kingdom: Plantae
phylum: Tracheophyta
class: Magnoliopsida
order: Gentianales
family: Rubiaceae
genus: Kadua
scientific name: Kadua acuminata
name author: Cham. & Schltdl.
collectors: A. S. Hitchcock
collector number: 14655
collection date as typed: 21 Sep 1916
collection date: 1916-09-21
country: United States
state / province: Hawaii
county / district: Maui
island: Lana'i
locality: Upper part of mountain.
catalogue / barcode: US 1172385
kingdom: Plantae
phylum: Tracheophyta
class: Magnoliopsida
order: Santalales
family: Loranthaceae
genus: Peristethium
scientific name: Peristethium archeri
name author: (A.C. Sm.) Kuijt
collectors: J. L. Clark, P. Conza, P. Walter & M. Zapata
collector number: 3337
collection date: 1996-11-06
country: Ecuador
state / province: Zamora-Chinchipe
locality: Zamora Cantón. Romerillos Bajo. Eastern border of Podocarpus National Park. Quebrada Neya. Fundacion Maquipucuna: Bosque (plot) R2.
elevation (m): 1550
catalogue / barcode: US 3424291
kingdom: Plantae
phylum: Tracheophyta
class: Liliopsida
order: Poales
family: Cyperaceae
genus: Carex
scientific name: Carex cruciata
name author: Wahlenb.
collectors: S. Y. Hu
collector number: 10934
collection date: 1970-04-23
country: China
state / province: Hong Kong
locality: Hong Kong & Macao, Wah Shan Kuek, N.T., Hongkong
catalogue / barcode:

☆ ☆ ☆ ☆

→ **SHORT EXERCISE**:
Copy out every line of the records above without changing anything.

→ **ANSWER BELOW**:
kingdom: Plantae
phylum: Tracheophyta
class: Magnoliopsida
order: Gentianales
family: Rubiaceae
genus: Kadua
scientific name: Kadua acuminata
name author: Cham. & Schltdl.
collectors: A. S. Hitchcock
collector number: 14655
collection date as typed: 21 Sep 1916
collection date: 1916-09-21
country: United States
state / province: Hawaii
county / district: Maui
island: Lana'i
locality: Upper part of mountain.
catalogue / barcode: US 1172385
kingdom: Plantae
phylum: Tracheophyta
class: Magnoliopsida
order: Santalales
family: Loranthaceae
genus: Peristethium
scientific name: Peristethium archeri
name author: (A.C. Sm.) Kuijt
collectors: J. L. Clark, P. Conza, P. Walter & M. Zapata
collector number: 3337
collection date: 1996-11-06
country: Ecuador
state / province: Zamora-Chinchipe
locality: Zamora Cantón. Romerillos Bajo. Eastern border of Podocarpus National Park. Quebrada Neya. Fundacion Maquipucuna: Bosque (plot) R2.
elevation (m): 1550
catalogue / barcode: US 3424291
kingdom: Plantae
phylum: Tracheophyta
class: Liliopsida
order: Poales
family: Cyperaceae
genus: Carex
scientific name: Carex cruciata
name author: Wahlenb.
collectors: S. Y. Hu
collector number: 10934
collection date: 1970-04-23
country: China
state / province: Hong Kong
locality: Hong Kong & Macao, Wah Shan Kuek, N.T., Hongkong
catalogue / barcode:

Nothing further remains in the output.